По фактуре стихи 1921 года разнообразны и разнокачественны. Строгие классические формы преодолены. Чувствуется большая легкость и гибкость техники. Анапесты и хореи вытесняют александрийский стих. Открываются новые возможности словесных построений. Творчество Ахматовой, в отличие от поэзии символистов, основано на разработке интонаций живой речи. У символистов ритм, синтаксис и оркестровка подчинены музыкальному принципу, у Ахматовой — принципу интонационному. Их стихи поются, ее говорятся. И в этом динамика ее поэтической «дикции».

Об авторе:

Константин Васильевич Мочульский (1892-1948), филолог-романист, был издавна близок к членам Цеха поэтов, занимался с Гумилевым латинским языком, с Мандельштамом древнегреческим. До этой рецензии, напечатанной в парижском журнале «Современные записки» (1922, № 10), он писал о «Белой стае» (в газете «Одесский листок» в 1919 году) и о всем раннем творчестве Ахматовой от «Вечера» до «Белой стаи» (в софийском журнале «Русская мысль» в 1921 году).

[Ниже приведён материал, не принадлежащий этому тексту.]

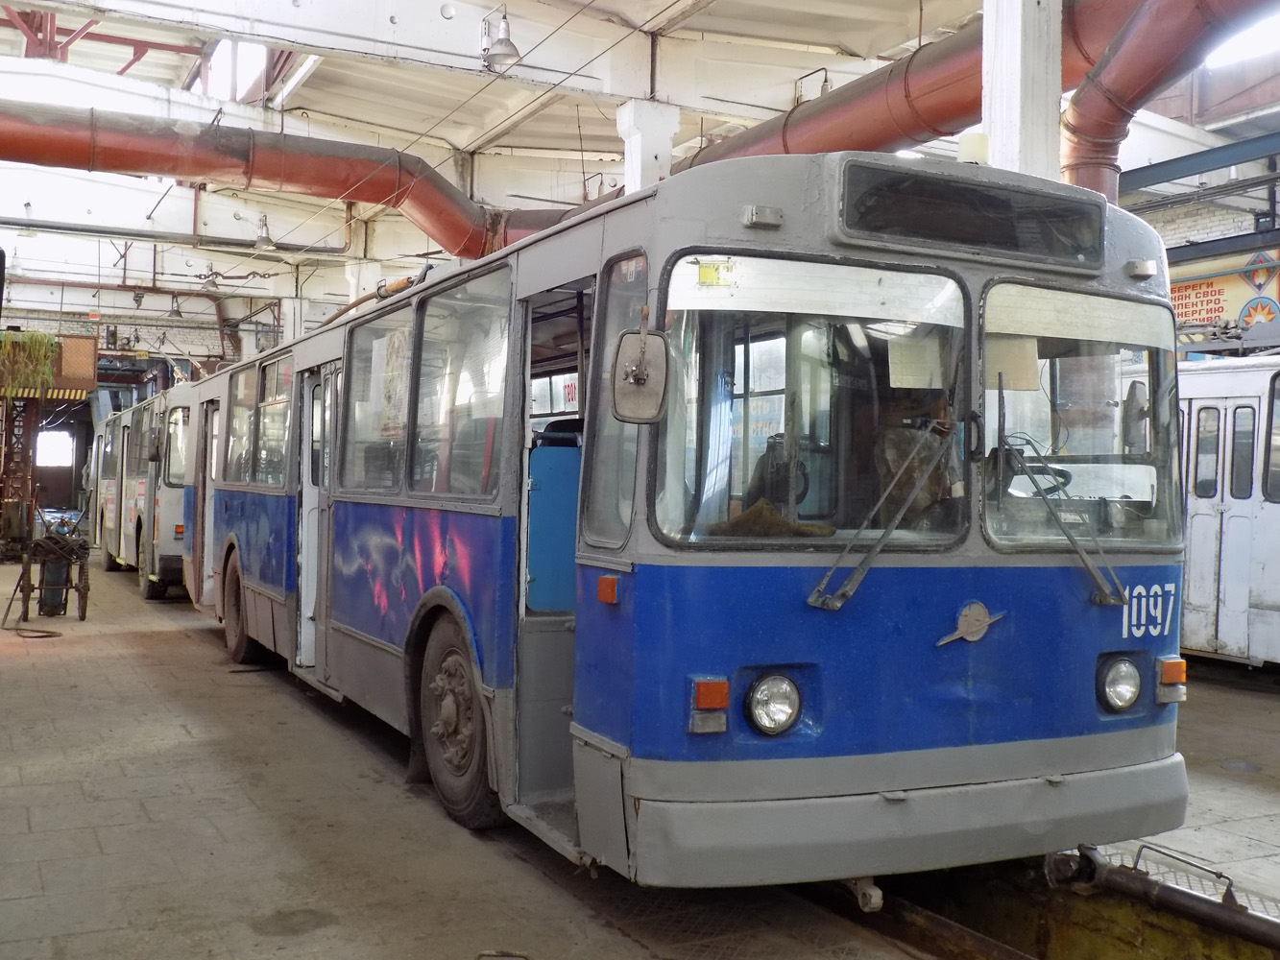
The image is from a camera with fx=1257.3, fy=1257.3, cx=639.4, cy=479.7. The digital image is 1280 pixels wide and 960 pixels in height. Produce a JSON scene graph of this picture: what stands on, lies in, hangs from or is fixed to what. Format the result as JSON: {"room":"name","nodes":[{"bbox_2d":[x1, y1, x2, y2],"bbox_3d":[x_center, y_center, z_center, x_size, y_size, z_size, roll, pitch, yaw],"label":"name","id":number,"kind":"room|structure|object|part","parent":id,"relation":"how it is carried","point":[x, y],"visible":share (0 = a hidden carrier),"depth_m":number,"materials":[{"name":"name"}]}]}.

В 1917 году он записал свое стихотворение «Альбом Ахматовой»:

Своей любовию не запятнаю,
Не затуманю ясности твоей.
Снежинкою у ног твоих растаю,
Чтоб ты была спокойней и светлей.

В твоих глазах я не оставлю даже
Неуловимого воспоминанья.
Когда умру, Господь мне верно скажет,
Кому нужны были мои страданья.

Ни жизнь моя тебя не потревожит,
Ни смерть моя тебя не огорчит,
Но сладко верить, что на смертном ложе
Твой милый образ душу посетит.

Позднее на страницах книги Н.А. Бердяева «Самопознание» Ахматова встретилась с именем К.В. Мочульского, названного «писателем очень одаренным, обладавшим исключительной способностью понимать чужую мысль, ценить творчество другого».

_____________

[1] «Ни без тебя, ни с тобой жить не могу» (лат.; из Овидия).